Integrated GIS and AHP for Marine Aquaculture Site Selection in Penghu Cove in Taiwan

Yi-Che Shih*
Central Police University, Taipei City, Taiwan
*Corresponding Author: Yi-Che Shih, Central Police University, Taipei City, Taiwan, Tel: +011-26043258 Email:


Marine cage culture has been developed quickly in recent years from land-based operation transfer to marine cage culture by government policy in Taiwan. Therefore, the suitable site selection is an important premised and key factor for successful marine cage culture and sustainable development in the future. Especially, it’s greatly influences economic viability by determining capital outlay and affecting running costs, production and mortality. Hence, the decision factors such as climate factors, geographic environmental factors, bio-environmental factors and social-economic factors are more important for site selection. This study use AHP (analytic hierarchy process) to evaluate the criteria weight for site selection. From AHP analysis, the weights of suitability of the four Geographic Information System (GIS) grid themes were 0.322, 0.410, 0.127 and 0.141, respectively.
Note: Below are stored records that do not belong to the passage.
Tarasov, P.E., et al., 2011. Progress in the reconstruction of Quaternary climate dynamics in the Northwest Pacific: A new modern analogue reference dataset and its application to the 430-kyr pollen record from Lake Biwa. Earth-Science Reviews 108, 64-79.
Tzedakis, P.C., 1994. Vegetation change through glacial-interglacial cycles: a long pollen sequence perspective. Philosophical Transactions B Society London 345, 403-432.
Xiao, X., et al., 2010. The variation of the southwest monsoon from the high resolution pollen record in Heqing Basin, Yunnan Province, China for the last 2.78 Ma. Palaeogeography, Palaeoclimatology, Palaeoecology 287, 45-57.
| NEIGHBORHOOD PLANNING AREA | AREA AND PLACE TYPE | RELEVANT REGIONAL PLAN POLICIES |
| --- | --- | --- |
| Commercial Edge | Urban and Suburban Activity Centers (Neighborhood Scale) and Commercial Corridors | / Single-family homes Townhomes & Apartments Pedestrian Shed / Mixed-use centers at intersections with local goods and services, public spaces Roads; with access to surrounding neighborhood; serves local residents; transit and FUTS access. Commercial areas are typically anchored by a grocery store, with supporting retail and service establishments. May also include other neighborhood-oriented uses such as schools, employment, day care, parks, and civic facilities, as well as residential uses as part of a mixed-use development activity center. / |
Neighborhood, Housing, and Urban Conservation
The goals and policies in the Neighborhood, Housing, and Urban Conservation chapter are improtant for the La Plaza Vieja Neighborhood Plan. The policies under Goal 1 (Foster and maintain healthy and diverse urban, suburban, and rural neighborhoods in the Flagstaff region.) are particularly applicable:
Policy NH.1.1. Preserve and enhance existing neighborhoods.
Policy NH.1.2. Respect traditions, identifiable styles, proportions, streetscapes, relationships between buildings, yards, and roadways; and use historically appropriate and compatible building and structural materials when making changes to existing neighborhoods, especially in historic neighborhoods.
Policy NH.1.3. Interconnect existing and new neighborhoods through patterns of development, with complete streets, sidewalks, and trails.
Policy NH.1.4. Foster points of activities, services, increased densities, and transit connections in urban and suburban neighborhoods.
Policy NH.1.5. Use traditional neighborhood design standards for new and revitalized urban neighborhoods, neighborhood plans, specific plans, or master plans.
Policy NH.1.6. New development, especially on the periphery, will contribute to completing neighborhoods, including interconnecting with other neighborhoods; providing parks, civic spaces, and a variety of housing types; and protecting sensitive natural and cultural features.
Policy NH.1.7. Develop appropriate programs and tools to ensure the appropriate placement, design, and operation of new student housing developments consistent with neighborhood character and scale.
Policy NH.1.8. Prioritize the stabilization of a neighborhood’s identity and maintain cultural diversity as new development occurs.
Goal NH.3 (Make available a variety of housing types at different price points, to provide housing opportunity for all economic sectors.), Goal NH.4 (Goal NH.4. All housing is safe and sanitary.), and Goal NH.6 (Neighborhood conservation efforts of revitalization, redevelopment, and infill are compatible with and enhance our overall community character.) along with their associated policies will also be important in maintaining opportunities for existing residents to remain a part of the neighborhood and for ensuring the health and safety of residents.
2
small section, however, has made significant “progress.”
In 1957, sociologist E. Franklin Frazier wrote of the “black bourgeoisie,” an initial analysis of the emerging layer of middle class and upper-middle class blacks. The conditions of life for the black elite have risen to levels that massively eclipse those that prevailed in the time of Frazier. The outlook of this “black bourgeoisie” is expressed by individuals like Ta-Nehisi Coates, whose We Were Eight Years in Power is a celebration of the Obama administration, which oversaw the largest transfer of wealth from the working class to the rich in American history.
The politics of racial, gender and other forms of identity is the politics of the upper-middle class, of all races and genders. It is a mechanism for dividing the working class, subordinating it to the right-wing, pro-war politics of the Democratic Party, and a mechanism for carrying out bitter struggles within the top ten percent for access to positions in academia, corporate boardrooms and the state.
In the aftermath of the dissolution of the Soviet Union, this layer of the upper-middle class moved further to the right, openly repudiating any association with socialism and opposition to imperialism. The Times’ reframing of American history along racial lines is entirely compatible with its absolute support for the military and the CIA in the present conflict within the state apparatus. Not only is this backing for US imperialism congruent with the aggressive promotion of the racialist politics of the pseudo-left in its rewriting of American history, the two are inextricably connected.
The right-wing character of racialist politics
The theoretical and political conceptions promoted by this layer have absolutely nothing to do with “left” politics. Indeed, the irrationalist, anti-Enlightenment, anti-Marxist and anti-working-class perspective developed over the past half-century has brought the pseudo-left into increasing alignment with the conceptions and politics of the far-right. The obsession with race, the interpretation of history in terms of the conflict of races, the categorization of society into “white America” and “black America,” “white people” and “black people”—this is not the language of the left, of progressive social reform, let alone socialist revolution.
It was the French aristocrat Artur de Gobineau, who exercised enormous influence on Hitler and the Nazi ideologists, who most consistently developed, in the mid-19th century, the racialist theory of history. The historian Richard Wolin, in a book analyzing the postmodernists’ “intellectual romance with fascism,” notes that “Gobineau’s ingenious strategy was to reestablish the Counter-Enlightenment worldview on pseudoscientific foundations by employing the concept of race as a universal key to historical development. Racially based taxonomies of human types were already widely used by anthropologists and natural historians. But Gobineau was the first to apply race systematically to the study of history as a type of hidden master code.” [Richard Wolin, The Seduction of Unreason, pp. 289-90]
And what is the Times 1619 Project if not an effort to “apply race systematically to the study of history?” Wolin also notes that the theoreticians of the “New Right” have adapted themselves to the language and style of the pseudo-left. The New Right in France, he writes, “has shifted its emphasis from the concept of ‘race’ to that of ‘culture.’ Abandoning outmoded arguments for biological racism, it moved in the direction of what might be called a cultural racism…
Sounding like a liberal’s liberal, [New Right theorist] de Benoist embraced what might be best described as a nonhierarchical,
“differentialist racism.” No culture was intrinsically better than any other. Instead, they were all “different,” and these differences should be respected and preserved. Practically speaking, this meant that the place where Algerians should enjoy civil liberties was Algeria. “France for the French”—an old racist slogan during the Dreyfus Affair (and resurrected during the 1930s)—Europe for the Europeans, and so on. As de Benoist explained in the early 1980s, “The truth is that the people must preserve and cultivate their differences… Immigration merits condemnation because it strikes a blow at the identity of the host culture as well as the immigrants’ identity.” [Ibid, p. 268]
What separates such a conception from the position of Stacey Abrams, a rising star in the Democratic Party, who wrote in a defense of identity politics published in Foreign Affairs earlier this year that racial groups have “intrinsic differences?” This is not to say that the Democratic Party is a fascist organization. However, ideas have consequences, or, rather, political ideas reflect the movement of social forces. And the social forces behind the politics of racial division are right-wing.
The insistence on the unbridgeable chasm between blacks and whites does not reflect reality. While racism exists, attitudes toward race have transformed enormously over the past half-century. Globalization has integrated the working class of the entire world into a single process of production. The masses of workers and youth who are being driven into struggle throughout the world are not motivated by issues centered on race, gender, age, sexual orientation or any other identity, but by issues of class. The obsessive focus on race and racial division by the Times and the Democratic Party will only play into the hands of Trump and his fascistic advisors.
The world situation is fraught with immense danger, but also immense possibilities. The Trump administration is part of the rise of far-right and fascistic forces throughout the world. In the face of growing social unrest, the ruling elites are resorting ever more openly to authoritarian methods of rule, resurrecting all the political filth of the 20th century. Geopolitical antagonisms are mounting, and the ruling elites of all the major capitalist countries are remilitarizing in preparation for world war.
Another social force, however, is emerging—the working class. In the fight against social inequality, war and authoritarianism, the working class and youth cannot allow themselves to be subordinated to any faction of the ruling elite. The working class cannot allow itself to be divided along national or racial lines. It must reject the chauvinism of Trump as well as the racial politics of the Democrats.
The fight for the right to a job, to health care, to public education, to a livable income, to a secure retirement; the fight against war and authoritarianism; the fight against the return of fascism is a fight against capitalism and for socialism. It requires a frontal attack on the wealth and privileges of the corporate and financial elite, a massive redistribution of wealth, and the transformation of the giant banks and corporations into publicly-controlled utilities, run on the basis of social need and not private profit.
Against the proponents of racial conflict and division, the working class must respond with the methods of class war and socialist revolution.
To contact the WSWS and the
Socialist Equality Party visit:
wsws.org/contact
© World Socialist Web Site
The result shows that the geographic environmental factors are the most important factors in selection suitable marine culture sits in Penghu cove in Taiwan. At the meanwhile, by using ArcMap, a GIS software package, a suitable map was made based on the selected grid themes. The suitable sites for marine cage culture development identified on the individual GIS grid themes, the GIS software and AHP method can be integrated to select objectively the optimal sites for marine cage culture development.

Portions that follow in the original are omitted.